(Page images and extracted text)
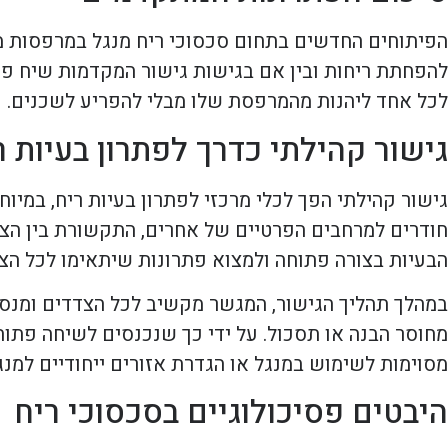
הפיתוחים החדשים בתחום סכסוכי ריח מנגל במרפסות מצי
להפחתת ריחות ובין אם בגישות גישור המקדמות שיח פתו
לכל אחד ליהנות מהמרפסת שלו מבלי להפריע לשכנים.
גישור קהילתי כדרך לפתרון בעיות ר
גישור קהילתי הפך לכלי מרכזי לפתרון בעיות ריח, במיו
חודרים למרחבים הפרטיים של אחרים, התקשורת בין הצדד
הבעיות בצורה פתוחה ולמצוא פתרונות שיתאימו לכל הצ
במהלך תהליך הגישור, המגשר מקשיב לכל הצדדים ומנסה
מחוסר הבנה או תסכול. על ידי כך שנכנסים לשיחה פתוח
מסוימות לשימוש במנגל או הגדרת אזורים ייחודיים למ
היבטים פסיכולוגיים בסכסוכי ריח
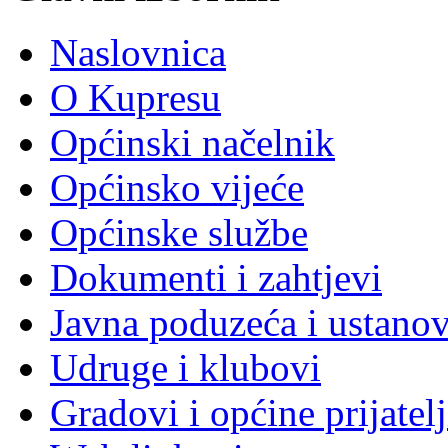
Naslovnica
O Kupresu
Općinski načelnik
Općinsko vijeće
Općinske službe
Dokumenti i zahtjevi
Javna poduzeća i ustano
Udruge i klubovi
Gradovi i općine prijatelj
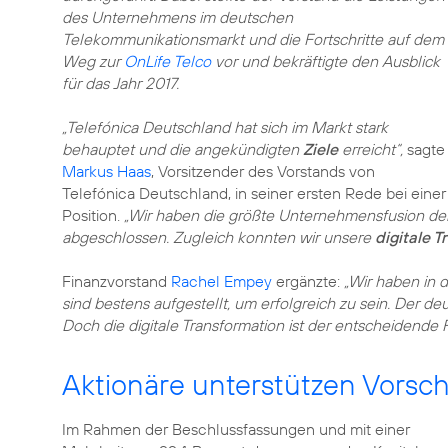
des Unternehmens im deutschen
Telekommunikationsmarkt und die Fortschritte auf dem
Weg zur
OnLife Telco
vor und bekräftigte den Ausblick
für das Jahr 2017.
„Telefónica Deutschland hat sich im Markt stark
behauptet und die angekündigten
Ziele
erreicht“,
sagte
Markus Haas
, Vorsitzender des Vorstands von
Telefónica Deutschland, in seiner ersten Rede bei eine
Position.
„Wir haben die größte Unternehmensfusion der
abgeschlossen. Zugleich konnten wir unsere
digitale 
Finanzvorstand
Rachel Empey
ergänzte:
„Wir haben in 
sind bestens aufgestellt, um erfolgreich zu sein. Der d
Doch die digitale Transformation ist der entscheidende 
Aktionäre unterstützen Vorsc
Im Rahmen der Beschlussfassungen und mit einer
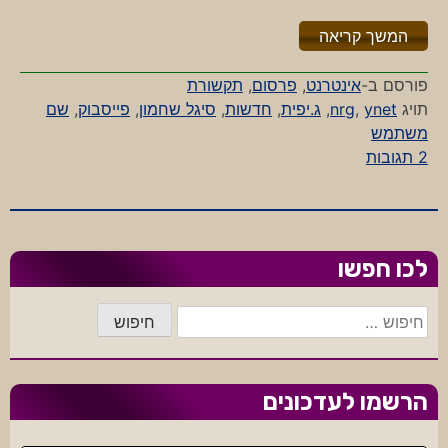
"%s"
המשך קריאה
פורסם ב-
אינטרנט
,
פרסום
,
תקשורת
תויג
ynet
,
nrg
,
ג.יפית
,
חדשות
,
סיגל שחמון
,
פייסבוק
,
שם
משתמש
על
2 תגובות
פיציפקעס
לכו חפשו
חיפוש:
הרשמו לעדכונים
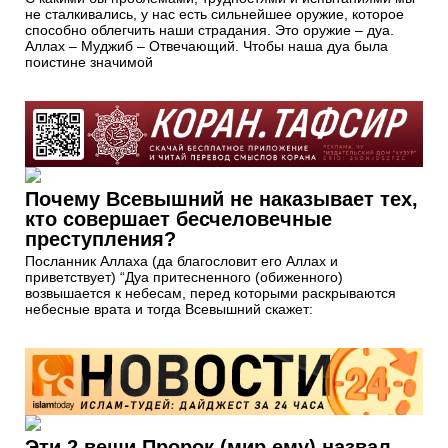
не сталкивались, у нас есть сильнейшее оружие, которое
способно облегчить наши страдания. Это оружие – дуа.
Аллах – Муджиб – Отвечающий. Чтобы наша дуа была
поистине значимой
Почему Всевышний не наказывает тех,
кто совершает бесчеловечные
преступления?
Посланник Аллаха (да благословит его Аллах и
приветствует) “Дуа притесненного (обиженного)
возвышается к небесам, перед которыми раскрываются
небесные врата и тогда Всевышний скажет:
Эти 2 вещи Пророк (мир ему) назвал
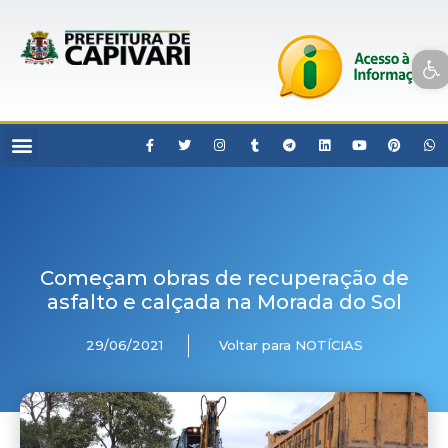
Open toolbar
Começam obras de recuperação de
asfalto e calçada na Morada do Sol
29/06/2021
Voltar para NOTÍCIAS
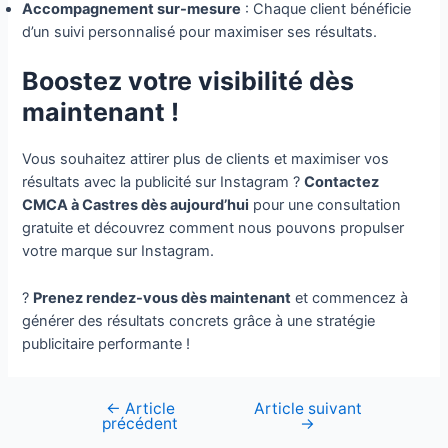
Accompagnement sur-mesure
: Chaque client bénéficie
d’un suivi personnalisé pour maximiser ses résultats.
Boostez votre visibilité dès
maintenant !
Vous souhaitez attirer plus de clients et maximiser vos
résultats avec la publicité sur Instagram ?
Contactez
CMCA à Castres dès aujourd’hui
pour une consultation
gratuite et découvrez comment nous pouvons propulser
votre marque sur Instagram.
?
Prenez rendez-vous dès maintenant
et commencez à
générer des résultats concrets grâce à une stratégie
publicitaire performante !
←
Article
Article suivant
Navigation
précédent
→
de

Description of the task:
Each line above has to be returned exactly. Drop the pictures.

Solution for this problem:
הפיתוחים החדשים בתחום סכסוכי ריח מנגל במרפסות מצי
להפחתת ריחות ובין אם בגישות גישור המקדמות שיח פתו
לכל אחד ליהנות מהמרפסת שלו מבלי להפריע לשכנים.
גישור קהילתי כדרך לפתרון בעיות ר
גישור קהילתי הפך לכלי מרכזי לפתרון בעיות ריח, במיו
חודרים למרחבים הפרטיים של אחרים, התקשורת בין הצדד
הבעיות בצורה פתוחה ולמצוא פתרונות שיתאימו לכל הצ
במהלך תהליך הגישור, המגשר מקשיב לכל הצדדים ומנסה
מחוסר הבנה או תסכול. על ידי כך שנכנסים לשיחה פתוח
מסוימות לשימוש במנגל או הגדרת אזורים ייחודיים למ
היבטים פסיכולוגיים בסכסוכי ריח
Naslovnica
O Kupresu
Općinski načelnik
Općinsko vijeće
Općinske službe
Dokumenti i zahtjevi
Javna poduzeća i ustano
Udruge i klubovi
Gradovi i općine prijatelj
des Unternehmens im deutschen
Telekommunikationsmarkt und die Fortschritte auf dem
Weg zur
OnLife Telco
vor und bekräftigte den Ausblick
für das Jahr 2017.
„Telefónica Deutschland hat sich im Markt stark
behauptet und die angekündigten
Ziele
erreicht“,
sagte
Markus Haas
, Vorsitzender des Vorstands von
Telefónica Deutschland, in seiner ersten Rede bei eine
Position.
„Wir haben die größte Unternehmensfusion der
abgeschlossen. Zugleich konnten wir unsere
digitale 
Finanzvorstand
Rachel Empey
ergänzte:
„Wir haben in 
sind bestens aufgestellt, um erfolgreich zu sein. Der d
Doch die digitale Transformation ist der entscheidende 
Aktionäre unterstützen Vorsc
Im Rahmen der Beschlussfassungen und mit einer
"%s"
המשך קריאה
פורסם ב-
אינטרנט
,
פרסום
,
תקשורת
תויג
ynet
,
nrg
,
ג.יפית
,
חדשות
,
סיגל שחמון
,
פייסבוק
,
שם
משתמש
על
2 תגובות
פיציפקעס
לכו חפשו
חיפוש:
הרשמו לעדכונים
не сталкивались, у нас есть сильнейшее оружие, которое
способно облегчить наши страдания. Это оружие – дуа.
Аллах – Муджиб – Отвечающий. Чтобы наша дуа была
поистине значимой
Почему Всевышний не наказывает тех,
кто совершает бесчеловечные
преступления?
Посланник Аллаха (да благословит его Аллах и
приветствует) “Дуа притесненного (обиженного)
возвышается к небесам, перед которыми раскрываются
небесные врата и тогда Всевышний скажет:
Эти 2 вещи Пророк (мир ему) назвал
Open toolbar
Começam obras de recuperação de
asfalto e calçada na Morada do Sol
29/06/2021
Voltar para NOTÍCIAS
Accompagnement sur-mesure
: Chaque client bénéficie
d’un suivi personnalisé pour maximiser ses résultats.
Boostez votre visibilité dès
maintenant !
Vous souhaitez attirer plus de clients et maximiser vos
résultats avec la publicité sur Instagram ?
Contactez
CMCA à Castres dès aujourd’hui
pour une consultation
gratuite et découvrez comment nous pouvons propulser
votre marque sur Instagram.
?
Prenez rendez-vous dès maintenant
et commencez à
générer des résultats concrets grâce à une stratégie
publicitaire performante !
←
Article
Article suivant
Navigation
précédent
→
de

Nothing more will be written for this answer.